Remants of a Separation: A History of the Partition Through Material Memory by Aanchal Malhotra

Growing up, my grandparents recounted their experiences with the partition and how they fell in love at a refugee camp. But mostly, their stories had a tinge of trauma and rightfully so. After reading Aanchal Malhotra’s Remants of a Separation, I was also inspired to ask them if they could dig up something that they carried with them to India from Dera Ismail Khan. My grandmother earlier claimed she had no memory of it, but on prodding, she said she had a necklace and a shawl her mother had made her. After opening seven trunks, we saw the two things, still intact, that not only made her relive her days in a house that no longer exists, but also made her cry like we had never seen before. Although close to her heart, she decided to part with them and handed them down to me and it became a part of my wedding trousseau. This made me miss her a little less at my wedding which she couldn’t attend, thanks to Covid-19.

books we read

Brian Carvalho’s picks:

Elon Musk: How the Billionaire CEO of SpaceX and Tesla is Shaping our Future, by Ashley Vance

Tesla’s amazing run in 2020 had me reaching out for this 2015 biography that was gathering dust on the bookshelf. Musk’s allure for me, though, is not that he’s now the second most richest man on the planet (and probably soon No 1); rather, it is his obsessive zeal for genuine innovation at a time when internet businesses and apps are considered the Holy Grail of innovation that propels him into another league; he is after all the man who put all the money he raked in by selling his stakes in Zip2 and PayPal to change the way cars are made and sold as well as the fuel that drives these cars. And he’s also the man with that crazy dream of becoming the “Southwest Airlines of Space.” With every passing day, that dream— which includes putting humans on Mars—appears less crazy.

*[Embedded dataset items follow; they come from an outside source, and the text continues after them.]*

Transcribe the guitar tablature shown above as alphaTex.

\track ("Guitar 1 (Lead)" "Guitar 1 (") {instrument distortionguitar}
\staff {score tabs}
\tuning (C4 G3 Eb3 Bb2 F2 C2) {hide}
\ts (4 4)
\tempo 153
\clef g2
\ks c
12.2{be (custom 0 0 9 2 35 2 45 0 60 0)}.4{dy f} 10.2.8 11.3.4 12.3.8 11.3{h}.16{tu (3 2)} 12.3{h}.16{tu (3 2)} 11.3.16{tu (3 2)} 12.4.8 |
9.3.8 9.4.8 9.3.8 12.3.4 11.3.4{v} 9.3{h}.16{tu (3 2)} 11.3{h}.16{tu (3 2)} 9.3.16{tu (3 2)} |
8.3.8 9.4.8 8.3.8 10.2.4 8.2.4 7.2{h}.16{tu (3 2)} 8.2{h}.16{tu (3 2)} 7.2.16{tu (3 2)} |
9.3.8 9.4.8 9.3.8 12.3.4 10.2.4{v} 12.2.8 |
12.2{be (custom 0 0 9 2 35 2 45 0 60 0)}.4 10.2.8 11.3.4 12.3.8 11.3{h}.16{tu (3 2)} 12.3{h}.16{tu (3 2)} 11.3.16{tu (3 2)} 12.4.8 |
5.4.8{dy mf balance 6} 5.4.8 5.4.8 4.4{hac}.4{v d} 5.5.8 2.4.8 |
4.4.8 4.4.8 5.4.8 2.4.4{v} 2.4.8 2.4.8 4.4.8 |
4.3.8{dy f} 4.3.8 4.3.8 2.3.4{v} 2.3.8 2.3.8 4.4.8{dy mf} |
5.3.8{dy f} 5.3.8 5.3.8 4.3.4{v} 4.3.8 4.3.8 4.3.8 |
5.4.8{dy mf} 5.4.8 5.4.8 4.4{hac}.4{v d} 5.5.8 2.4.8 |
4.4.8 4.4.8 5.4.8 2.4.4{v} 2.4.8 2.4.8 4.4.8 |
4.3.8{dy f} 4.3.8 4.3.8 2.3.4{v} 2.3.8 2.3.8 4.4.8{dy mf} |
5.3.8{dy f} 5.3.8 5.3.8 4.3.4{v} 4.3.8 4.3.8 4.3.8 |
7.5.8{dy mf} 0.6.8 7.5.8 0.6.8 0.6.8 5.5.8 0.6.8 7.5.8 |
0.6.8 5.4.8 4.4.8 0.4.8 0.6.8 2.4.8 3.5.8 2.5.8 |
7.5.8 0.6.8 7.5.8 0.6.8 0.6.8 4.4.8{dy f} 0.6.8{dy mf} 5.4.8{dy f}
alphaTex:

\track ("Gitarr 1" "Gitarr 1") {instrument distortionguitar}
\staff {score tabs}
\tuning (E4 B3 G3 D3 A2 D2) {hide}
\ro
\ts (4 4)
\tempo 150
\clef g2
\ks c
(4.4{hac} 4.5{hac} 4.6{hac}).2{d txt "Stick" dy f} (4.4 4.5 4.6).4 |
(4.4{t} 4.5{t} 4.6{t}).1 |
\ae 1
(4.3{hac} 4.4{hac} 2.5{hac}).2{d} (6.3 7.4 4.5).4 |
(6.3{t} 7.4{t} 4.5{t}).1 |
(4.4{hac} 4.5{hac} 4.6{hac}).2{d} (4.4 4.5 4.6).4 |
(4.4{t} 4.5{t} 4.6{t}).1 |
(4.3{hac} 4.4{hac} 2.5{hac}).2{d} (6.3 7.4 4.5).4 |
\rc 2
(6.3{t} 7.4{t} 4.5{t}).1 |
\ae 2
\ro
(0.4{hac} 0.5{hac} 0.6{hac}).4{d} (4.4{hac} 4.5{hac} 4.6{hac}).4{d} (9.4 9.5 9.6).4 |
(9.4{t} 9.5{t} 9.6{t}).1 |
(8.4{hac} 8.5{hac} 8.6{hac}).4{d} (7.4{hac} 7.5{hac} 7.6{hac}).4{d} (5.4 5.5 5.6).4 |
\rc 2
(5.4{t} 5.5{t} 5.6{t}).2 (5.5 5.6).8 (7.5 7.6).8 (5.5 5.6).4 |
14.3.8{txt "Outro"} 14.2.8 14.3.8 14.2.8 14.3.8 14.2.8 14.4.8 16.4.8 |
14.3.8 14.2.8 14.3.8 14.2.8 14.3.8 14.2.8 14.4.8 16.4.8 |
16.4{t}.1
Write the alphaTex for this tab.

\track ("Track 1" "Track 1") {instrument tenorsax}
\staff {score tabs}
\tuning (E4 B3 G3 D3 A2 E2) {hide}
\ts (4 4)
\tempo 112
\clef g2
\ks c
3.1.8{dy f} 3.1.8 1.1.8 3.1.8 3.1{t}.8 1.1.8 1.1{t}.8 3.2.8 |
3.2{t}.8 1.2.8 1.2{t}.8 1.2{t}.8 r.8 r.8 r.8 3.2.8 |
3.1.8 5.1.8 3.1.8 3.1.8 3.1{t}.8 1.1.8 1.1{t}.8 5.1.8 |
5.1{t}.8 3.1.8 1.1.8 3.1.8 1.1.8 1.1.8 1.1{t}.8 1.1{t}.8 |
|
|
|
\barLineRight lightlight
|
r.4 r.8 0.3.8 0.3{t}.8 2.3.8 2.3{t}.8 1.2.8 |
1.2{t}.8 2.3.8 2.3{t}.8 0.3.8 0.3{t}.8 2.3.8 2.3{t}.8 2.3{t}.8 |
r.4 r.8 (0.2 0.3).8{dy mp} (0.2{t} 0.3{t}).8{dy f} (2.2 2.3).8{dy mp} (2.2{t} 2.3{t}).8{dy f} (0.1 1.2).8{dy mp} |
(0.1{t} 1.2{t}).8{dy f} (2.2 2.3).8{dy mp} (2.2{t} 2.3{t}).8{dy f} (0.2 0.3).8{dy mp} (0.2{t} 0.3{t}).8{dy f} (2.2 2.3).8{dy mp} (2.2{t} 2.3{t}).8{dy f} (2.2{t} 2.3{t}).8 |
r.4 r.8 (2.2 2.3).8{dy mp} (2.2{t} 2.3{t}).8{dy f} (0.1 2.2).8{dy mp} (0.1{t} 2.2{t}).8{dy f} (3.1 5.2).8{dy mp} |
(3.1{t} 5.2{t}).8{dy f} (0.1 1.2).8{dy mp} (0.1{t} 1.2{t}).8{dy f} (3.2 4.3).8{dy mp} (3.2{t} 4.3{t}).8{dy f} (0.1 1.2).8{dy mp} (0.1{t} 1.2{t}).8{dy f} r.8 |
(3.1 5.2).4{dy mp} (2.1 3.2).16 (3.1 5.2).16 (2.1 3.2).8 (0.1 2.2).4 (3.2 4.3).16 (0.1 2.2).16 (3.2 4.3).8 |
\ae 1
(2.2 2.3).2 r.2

Mind Master: Winning Lessons from a Champion’s Life, Viswanathan Anand with Susan Ninan

The lessons from a chess World No 1 and five-time World Championship title winner are relevant even if you’re not a pawn-pusher. They’re cerebral, but also easy-to-digest nuggets, often laced with emotions of the highs and lows that come with winning and losing. Turn to any page, and you are likely to find learning that you could choose to apply. Example: “The mind only recovers emotionally when it can replace an old memory a new, more pleasant one.” Or: “After a bad game I tend to find myself in the gym, running. When I’m on the treadmill, I feel the anger like a raw nerve and the first thing that flashes in my mind when I get off is that the loss is real, still fresh and hurting, and the memory of it hasn’t gone away. But I’m sweating, perhaps slightly exhausted, so I go for a shower, eat and then doze off, and the next morning I always wake up feeling better.” Kudos to co-author Susan Ninan for the engaging and anecdote-laden style of writing.